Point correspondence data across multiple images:
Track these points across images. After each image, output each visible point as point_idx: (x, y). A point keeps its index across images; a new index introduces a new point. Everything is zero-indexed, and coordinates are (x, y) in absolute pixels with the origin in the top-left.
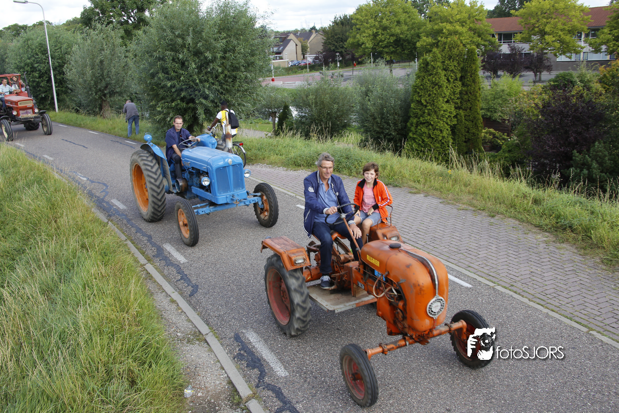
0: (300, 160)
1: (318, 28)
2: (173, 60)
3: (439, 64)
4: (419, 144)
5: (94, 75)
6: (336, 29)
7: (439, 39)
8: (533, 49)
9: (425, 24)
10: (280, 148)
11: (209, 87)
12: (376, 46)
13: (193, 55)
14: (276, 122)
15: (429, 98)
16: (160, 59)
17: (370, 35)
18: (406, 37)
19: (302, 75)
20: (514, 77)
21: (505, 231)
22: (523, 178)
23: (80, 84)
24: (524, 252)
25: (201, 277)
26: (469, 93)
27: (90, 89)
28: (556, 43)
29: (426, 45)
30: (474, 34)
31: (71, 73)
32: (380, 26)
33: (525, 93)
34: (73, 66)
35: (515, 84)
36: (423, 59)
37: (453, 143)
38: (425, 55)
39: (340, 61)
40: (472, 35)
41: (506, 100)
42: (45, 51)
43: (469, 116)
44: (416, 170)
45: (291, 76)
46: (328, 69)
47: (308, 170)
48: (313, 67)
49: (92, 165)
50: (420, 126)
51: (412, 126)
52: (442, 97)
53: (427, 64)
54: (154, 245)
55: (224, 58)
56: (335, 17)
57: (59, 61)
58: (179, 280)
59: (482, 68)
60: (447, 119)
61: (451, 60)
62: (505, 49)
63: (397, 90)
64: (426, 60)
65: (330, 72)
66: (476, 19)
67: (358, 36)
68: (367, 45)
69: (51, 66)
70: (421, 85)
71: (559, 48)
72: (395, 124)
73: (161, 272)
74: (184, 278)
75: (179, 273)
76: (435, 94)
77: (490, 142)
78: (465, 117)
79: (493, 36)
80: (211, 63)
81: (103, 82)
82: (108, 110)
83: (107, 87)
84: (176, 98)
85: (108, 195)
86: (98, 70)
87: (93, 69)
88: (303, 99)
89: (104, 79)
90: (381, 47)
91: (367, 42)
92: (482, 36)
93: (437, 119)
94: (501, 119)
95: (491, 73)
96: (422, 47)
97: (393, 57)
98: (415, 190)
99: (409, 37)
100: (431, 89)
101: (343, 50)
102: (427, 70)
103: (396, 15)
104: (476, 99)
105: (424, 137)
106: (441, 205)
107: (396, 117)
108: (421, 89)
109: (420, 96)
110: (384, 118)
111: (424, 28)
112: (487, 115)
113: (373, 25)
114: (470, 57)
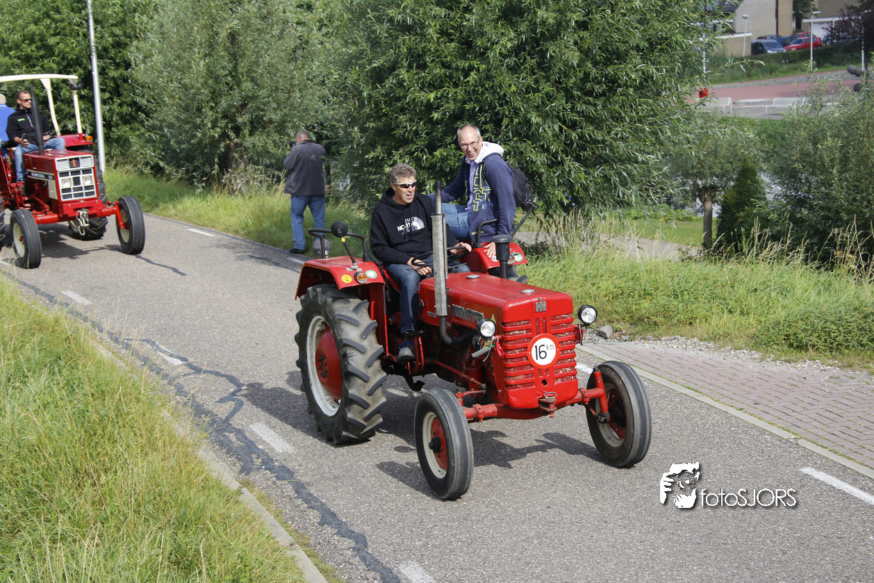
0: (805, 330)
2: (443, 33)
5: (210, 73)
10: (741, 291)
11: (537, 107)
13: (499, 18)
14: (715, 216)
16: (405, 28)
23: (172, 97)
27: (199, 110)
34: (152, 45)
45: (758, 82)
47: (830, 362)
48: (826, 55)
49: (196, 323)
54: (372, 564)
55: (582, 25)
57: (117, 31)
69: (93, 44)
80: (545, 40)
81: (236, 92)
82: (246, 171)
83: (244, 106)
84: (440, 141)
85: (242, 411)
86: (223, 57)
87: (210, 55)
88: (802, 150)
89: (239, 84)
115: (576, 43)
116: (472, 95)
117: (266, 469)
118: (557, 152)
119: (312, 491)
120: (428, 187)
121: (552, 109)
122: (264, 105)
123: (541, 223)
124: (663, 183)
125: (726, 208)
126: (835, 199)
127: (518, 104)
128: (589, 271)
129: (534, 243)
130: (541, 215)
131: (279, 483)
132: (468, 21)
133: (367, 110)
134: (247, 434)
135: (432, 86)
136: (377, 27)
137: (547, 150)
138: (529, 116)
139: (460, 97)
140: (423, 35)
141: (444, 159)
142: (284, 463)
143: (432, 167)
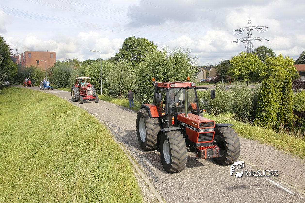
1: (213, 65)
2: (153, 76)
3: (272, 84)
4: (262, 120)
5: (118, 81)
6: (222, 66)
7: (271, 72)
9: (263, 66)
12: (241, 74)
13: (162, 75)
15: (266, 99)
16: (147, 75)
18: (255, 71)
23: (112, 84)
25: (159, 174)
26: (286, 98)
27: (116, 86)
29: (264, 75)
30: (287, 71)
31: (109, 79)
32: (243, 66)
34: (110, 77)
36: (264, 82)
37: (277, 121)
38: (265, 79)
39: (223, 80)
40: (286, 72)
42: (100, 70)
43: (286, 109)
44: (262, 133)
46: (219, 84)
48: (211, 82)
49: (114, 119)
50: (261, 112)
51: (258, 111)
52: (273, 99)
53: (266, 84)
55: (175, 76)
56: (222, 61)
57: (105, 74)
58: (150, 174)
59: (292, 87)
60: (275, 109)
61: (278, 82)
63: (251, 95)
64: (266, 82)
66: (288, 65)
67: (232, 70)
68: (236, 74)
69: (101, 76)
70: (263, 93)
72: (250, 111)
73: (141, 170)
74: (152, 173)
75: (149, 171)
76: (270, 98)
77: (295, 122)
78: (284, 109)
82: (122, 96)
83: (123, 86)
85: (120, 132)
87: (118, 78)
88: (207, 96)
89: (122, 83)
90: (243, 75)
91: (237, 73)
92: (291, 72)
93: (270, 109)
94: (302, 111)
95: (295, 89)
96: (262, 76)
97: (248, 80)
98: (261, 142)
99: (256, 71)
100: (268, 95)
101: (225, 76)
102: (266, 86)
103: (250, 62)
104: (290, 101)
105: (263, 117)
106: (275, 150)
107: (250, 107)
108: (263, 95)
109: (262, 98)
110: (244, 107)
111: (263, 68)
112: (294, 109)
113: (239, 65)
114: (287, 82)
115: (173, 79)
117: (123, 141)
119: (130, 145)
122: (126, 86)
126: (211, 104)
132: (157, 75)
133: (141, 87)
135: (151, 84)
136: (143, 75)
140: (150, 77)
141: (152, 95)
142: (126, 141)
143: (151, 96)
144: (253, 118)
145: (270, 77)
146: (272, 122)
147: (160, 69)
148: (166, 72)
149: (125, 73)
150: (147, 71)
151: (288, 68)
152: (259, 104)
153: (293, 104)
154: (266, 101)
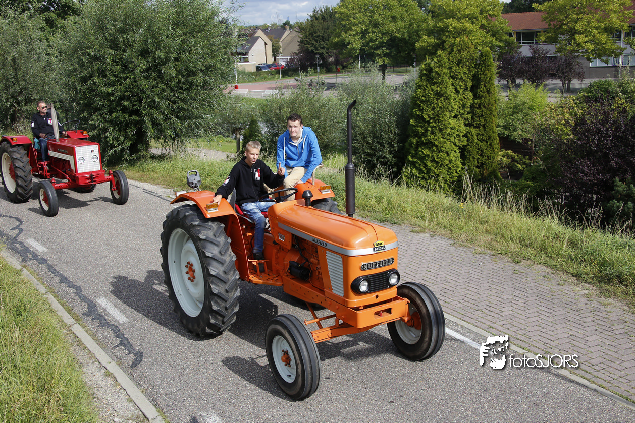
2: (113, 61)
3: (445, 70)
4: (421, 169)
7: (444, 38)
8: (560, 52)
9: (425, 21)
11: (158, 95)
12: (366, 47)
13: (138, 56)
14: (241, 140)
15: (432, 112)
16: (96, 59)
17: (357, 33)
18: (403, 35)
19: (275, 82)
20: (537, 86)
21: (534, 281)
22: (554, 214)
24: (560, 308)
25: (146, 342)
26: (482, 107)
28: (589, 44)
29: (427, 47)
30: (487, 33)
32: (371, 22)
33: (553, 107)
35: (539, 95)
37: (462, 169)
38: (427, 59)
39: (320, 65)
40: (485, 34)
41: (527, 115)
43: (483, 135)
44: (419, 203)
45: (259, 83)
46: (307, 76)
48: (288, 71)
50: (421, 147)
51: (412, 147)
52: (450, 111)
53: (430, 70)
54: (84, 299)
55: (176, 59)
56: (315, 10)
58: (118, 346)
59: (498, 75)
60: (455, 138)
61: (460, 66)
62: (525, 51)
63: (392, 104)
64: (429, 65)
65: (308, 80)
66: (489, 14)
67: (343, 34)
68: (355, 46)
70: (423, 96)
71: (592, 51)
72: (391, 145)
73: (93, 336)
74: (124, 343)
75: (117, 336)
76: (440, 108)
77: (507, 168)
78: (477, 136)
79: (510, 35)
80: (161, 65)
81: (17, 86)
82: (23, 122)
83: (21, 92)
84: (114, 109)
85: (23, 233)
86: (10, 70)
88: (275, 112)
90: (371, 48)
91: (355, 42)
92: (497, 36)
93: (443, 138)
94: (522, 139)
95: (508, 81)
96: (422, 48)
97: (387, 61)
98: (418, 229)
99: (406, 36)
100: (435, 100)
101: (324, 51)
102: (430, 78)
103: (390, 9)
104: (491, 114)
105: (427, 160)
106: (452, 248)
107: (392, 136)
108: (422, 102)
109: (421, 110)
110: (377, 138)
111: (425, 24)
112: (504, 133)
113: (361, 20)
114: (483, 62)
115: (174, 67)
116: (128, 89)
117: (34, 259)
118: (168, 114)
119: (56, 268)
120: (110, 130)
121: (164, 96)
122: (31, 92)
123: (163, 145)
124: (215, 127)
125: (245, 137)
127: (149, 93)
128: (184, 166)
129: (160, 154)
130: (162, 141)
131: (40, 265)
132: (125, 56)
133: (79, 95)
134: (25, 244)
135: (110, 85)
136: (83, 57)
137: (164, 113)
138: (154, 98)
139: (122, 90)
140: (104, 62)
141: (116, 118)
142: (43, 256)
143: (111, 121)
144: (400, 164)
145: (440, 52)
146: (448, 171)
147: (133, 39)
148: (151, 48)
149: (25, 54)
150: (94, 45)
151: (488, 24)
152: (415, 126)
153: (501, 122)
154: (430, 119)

Exercise description: Starting at the line that contains "115: (576, 43)" and ending at the line that contains "69: (101, 76)", write those lines out again with "(312, 491)" replaced by "(313, 491)" and nothing else changed. Leave the pictures out of your answer.

Exercise answer:
115: (576, 43)
116: (472, 95)
117: (266, 469)
118: (557, 152)
119: (313, 491)
120: (428, 187)
121: (552, 109)
122: (264, 105)
123: (541, 223)
124: (663, 183)
125: (726, 208)
126: (835, 199)
127: (518, 104)
128: (589, 271)
129: (534, 243)
130: (541, 215)
131: (279, 483)
132: (468, 21)
133: (367, 110)
134: (247, 434)
135: (432, 86)
136: (377, 27)
137: (547, 150)
138: (529, 116)
139: (460, 97)
140: (423, 35)
141: (444, 159)
142: (284, 463)
143: (432, 167)
1: (213, 65)
2: (153, 76)
3: (272, 84)
4: (262, 120)
5: (118, 81)
6: (222, 66)
7: (271, 72)
9: (263, 66)
12: (241, 74)
13: (162, 75)
15: (266, 99)
16: (147, 75)
18: (255, 71)
23: (112, 84)
25: (159, 174)
26: (286, 98)
27: (116, 86)
29: (264, 75)
30: (287, 71)
31: (109, 79)
32: (243, 66)
34: (110, 77)
36: (264, 82)
37: (277, 121)
38: (265, 79)
39: (223, 80)
40: (286, 72)
42: (100, 70)
43: (286, 109)
44: (262, 133)
46: (219, 84)
48: (211, 82)
49: (114, 119)
50: (261, 112)
51: (258, 111)
52: (273, 99)
53: (266, 84)
55: (175, 76)
56: (222, 61)
57: (105, 74)
58: (150, 174)
59: (292, 87)
60: (275, 109)
61: (278, 82)
63: (251, 95)
64: (266, 82)
66: (288, 65)
67: (232, 70)
68: (236, 74)
69: (101, 76)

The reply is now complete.